▶ _Exercise instructions_:
Please repeat, unchanged, the lines at the top of the listing below, ending with the one that has "Por exemplo, se".

▶ _Available data_:

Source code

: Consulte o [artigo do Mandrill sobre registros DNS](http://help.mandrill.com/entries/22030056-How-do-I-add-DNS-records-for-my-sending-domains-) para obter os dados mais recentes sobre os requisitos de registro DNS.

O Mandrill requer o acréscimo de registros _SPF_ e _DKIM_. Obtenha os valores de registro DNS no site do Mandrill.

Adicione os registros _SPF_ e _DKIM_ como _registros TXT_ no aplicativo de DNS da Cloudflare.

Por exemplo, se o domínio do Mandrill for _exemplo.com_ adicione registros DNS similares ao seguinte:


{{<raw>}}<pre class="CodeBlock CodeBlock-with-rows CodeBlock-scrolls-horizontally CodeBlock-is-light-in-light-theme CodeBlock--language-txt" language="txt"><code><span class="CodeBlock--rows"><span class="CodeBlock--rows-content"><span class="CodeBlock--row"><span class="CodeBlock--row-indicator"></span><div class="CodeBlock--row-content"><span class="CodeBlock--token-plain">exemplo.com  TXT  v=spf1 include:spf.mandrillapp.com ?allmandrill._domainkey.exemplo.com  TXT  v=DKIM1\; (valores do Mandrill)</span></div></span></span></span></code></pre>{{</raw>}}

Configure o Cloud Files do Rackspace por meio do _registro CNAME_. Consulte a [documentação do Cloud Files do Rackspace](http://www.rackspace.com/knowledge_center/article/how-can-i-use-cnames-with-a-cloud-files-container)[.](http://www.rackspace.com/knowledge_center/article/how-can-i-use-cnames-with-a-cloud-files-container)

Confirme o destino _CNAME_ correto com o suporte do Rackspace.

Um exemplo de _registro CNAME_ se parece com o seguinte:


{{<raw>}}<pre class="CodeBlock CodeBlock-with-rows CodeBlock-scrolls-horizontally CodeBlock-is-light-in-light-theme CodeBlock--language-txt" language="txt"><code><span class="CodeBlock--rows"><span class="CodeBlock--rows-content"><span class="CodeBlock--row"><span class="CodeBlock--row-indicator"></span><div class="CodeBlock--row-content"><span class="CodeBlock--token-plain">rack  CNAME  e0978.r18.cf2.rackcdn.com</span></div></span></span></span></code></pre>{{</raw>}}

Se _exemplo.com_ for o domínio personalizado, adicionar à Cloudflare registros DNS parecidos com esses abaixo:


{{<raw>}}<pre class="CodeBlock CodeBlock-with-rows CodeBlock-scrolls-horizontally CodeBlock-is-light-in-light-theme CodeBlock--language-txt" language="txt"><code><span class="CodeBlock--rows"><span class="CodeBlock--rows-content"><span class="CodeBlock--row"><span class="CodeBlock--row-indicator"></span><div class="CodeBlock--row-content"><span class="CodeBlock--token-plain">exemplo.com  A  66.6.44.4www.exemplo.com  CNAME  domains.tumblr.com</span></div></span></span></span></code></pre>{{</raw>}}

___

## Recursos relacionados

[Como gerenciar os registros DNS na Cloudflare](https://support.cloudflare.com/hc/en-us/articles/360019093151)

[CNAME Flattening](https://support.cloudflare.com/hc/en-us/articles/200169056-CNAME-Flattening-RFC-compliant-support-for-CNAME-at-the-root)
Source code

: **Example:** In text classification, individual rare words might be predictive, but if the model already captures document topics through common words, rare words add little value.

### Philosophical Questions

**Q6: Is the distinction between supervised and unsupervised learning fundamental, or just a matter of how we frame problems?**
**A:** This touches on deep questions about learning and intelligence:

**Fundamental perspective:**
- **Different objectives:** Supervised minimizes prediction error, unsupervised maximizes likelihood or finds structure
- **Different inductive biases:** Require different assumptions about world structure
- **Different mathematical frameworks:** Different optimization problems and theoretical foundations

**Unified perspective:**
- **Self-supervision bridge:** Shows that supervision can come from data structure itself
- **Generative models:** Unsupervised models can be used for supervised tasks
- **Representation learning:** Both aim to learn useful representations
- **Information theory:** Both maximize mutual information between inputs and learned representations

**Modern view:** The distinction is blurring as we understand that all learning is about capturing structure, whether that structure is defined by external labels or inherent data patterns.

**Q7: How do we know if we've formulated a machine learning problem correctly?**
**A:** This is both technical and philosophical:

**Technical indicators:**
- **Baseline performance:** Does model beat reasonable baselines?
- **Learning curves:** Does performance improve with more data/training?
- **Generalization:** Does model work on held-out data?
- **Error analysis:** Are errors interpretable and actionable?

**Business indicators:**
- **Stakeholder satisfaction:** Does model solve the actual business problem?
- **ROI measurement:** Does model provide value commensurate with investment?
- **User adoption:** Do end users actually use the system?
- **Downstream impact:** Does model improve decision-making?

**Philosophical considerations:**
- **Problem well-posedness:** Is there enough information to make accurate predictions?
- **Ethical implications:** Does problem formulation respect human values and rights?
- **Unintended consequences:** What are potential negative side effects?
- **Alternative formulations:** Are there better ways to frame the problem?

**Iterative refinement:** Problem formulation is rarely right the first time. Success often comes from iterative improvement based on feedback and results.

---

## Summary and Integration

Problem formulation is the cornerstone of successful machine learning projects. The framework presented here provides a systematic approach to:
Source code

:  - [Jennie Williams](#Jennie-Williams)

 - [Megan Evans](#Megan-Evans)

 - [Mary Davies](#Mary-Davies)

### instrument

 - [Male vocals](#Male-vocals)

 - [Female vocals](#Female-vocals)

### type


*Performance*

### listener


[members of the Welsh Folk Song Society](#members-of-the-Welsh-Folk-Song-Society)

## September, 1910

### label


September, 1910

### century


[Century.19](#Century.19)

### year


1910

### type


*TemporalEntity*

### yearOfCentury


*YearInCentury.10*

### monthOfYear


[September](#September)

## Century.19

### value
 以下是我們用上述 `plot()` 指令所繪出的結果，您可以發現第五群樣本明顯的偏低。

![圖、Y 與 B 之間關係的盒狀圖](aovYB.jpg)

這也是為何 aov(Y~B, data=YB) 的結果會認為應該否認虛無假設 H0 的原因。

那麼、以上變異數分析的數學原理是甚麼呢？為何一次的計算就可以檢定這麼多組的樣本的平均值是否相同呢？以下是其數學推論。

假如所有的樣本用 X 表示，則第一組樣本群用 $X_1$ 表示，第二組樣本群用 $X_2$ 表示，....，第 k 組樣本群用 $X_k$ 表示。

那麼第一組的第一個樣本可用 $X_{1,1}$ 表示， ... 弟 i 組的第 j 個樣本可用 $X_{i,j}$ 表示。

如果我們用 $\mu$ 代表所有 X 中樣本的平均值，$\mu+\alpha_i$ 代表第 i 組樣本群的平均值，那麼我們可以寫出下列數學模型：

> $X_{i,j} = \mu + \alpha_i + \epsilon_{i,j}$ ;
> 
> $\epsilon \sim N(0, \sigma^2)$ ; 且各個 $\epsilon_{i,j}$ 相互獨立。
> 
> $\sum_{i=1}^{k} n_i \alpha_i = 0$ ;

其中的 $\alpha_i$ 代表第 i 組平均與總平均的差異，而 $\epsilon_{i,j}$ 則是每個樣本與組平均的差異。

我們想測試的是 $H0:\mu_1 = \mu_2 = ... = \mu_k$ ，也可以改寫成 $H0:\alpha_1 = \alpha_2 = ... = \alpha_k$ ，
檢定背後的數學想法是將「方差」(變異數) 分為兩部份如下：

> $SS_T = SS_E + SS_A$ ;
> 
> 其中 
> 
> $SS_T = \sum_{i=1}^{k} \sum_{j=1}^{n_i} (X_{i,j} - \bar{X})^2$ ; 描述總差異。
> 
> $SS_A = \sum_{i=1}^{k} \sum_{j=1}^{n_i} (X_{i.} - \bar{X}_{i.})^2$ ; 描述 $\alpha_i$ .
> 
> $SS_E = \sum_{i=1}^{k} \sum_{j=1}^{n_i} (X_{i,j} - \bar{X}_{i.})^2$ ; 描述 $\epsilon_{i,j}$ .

▶ _Output for this exercise_:
Source code

: Consulte o [artigo do Mandrill sobre registros DNS](http://help.mandrill.com/entries/22030056-How-do-I-add-DNS-records-for-my-sending-domains-) para obter os dados mais recentes sobre os requisitos de registro DNS.

O Mandrill requer o acréscimo de registros _SPF_ e _DKIM_. Obtenha os valores de registro DNS no site do Mandrill.

Adicione os registros _SPF_ e _DKIM_ como _registros TXT_ no aplicativo de DNS da Cloudflare.

Por exemplo, se o domínio do Mandrill for _exemplo.com_ adicione registros DNS similares ao seguinte:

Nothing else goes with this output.